··· Data shown
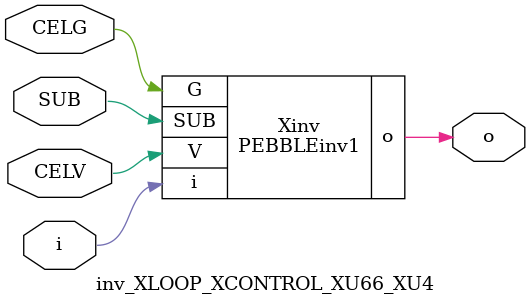
<source format=v>



module PEBBLEinv1 ( o, G, SUB, V, i );

  input V;
  input i;
  input G;
  output o;
  input SUB;
endmodule

//Celera Confidential Do Not Copy inv_XLOOP_XCONTROL_XU66_XU4
//Celera Confidential Symbol Generator
//5V Inverter
module inv_XLOOP_XCONTROL_XU66_XU4 (CELV,CELG,i,o,SUB);
input CELV;
input CELG;
input i;
input SUB;
output o;

//Celera Confidential Do Not Copy inv
PEBBLEinv1 Xinv(
.V (CELV),
.i (i),
.o (o),
.SUB (SUB),
.G (CELG)
);
//,diesize,PEBBLEinv1

//Celera Confidential Do Not Copy Module End
//Celera Schematic Generator
endmodule

</source>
······
Going through the entries above, show each line that contains "Copy".

//Celera Confidential Do Not Copy inv_XLOOP_XCONTROL_XU66_XU4
//Celera Confidential Do Not Copy inv
//Celera Confidential Do Not Copy Module End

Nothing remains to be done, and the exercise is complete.